Der Brief in den Jemen bezeichnet ein ursprünglich in Arabisch verfasstes Sendschreiben an die Gemeinde im Jemen aus dem Jahr 1772. Historischer Hintergrund stellt hierbei sowohl eine tiefe Krise der jüdischen Gemeinde aufgrund einer existentiellen Bedrohung durch eine fanatisch- muslimische Bewegung sowie eine allgemeine Verunsicherung der jüdischen Gemeinde im Jemen durch das Auftreten eines Messiasprätendanten dar. Angesichts dieser Bedrängnis wuchsen die Zweifel und immer stärker wurde die Treue zu der eigenen, jüdischen Religion in Frage gestellt. Maimonides sieht sich nun infolgedessen dazu gezwungen, die Gemeinde in ihrem Glauben zu stärken und sie vor einer Konversion oder einem Glaubensabfall abzuhalten.

> Zu beantwortende Fragen
A: Formulieren Sie den Abschnitt des Lesetexts von „Der Brief in“ bis einschließlich „einem Glaubensabfall abzuhalten.“ neu und setzen Sie dabei „Notlage“ an die Stelle von „Bedrängnis“.
B: Beantworten Sie anhand des Lesetexts die folgenden Fragen.
(i) In welcher Sprache wurde der Brief ursprünglich verfasst?
(ii) Durch wessen Auftreten wurde die jüdische Gemeinde im Jemen verunsichert?
(iii) Wovon will Maimonides die Gemeinde abhalten?

> Gegebene Daten
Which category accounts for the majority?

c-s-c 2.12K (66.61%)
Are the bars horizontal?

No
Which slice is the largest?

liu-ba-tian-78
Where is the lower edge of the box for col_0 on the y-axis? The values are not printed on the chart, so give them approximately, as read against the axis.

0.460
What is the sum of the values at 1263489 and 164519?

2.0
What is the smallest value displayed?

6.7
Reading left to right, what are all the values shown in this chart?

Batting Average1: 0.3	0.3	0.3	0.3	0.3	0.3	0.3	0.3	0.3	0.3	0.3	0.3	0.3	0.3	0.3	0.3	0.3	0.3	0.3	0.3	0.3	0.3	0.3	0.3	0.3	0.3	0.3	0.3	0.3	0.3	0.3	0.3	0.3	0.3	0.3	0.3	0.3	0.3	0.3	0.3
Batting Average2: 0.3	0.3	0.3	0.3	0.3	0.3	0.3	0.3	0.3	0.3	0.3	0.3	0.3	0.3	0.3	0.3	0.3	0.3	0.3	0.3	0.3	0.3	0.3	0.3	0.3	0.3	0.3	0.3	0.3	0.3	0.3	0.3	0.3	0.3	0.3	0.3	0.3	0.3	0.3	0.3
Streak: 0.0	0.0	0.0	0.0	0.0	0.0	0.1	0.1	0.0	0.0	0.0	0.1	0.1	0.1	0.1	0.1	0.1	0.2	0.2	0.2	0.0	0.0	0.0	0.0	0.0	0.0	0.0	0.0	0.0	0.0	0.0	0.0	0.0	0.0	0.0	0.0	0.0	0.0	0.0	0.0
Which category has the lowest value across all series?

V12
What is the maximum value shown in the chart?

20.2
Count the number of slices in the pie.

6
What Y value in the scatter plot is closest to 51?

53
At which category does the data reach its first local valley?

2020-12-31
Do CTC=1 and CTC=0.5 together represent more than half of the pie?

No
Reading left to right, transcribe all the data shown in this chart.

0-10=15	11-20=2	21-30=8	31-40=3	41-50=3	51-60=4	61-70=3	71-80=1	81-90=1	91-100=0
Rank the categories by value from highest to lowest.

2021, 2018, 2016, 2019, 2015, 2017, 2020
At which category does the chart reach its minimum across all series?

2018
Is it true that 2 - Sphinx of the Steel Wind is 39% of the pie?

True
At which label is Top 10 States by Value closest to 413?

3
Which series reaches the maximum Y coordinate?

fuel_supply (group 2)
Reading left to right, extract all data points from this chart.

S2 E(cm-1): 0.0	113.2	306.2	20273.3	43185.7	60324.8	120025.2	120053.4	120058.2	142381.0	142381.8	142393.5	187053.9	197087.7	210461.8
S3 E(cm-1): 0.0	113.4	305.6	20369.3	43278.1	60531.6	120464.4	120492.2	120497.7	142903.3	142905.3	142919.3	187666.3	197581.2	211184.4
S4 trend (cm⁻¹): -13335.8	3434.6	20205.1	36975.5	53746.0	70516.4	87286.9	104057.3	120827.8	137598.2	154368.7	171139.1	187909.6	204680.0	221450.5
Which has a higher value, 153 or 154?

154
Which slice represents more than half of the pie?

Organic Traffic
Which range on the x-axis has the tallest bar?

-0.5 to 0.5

> Schriftliche Antworten
A:
Der Brief in den Jemen bezeichnet ein ursprünglich in Arabisch verfasstes Sendschreiben an die Gemeinde im Jemen aus dem Jahr 1772. Historischer Hintergrund stellt hierbei sowohl eine tiefe Krise der jüdischen Gemeinde aufgrund einer existentiellen Bedrohung durch eine fanatisch- muslimische Bewegung sowie eine allgemeine Verunsicherung der jüdischen Gemeinde im Jemen durch das Auftreten eines Messiasprätendanten dar. Angesichts dieser Notlage wuchsen die Zweifel und immer stärker wurde die Treue zu der eigenen, jüdischen Religion in Frage gestellt. Maimonides sieht sich nun infolgedessen dazu gezwungen, die Gemeinde in ihrem Glauben zu stärken und sie vor einer Konversion oder einem Glaubensabfall abzuhalten.

B:
(i) Auf Arabisch.
(ii) Durch das Auftreten eines Messiasprätendanten.
(iii) Von einer Konversion oder einem Glaubensabfall.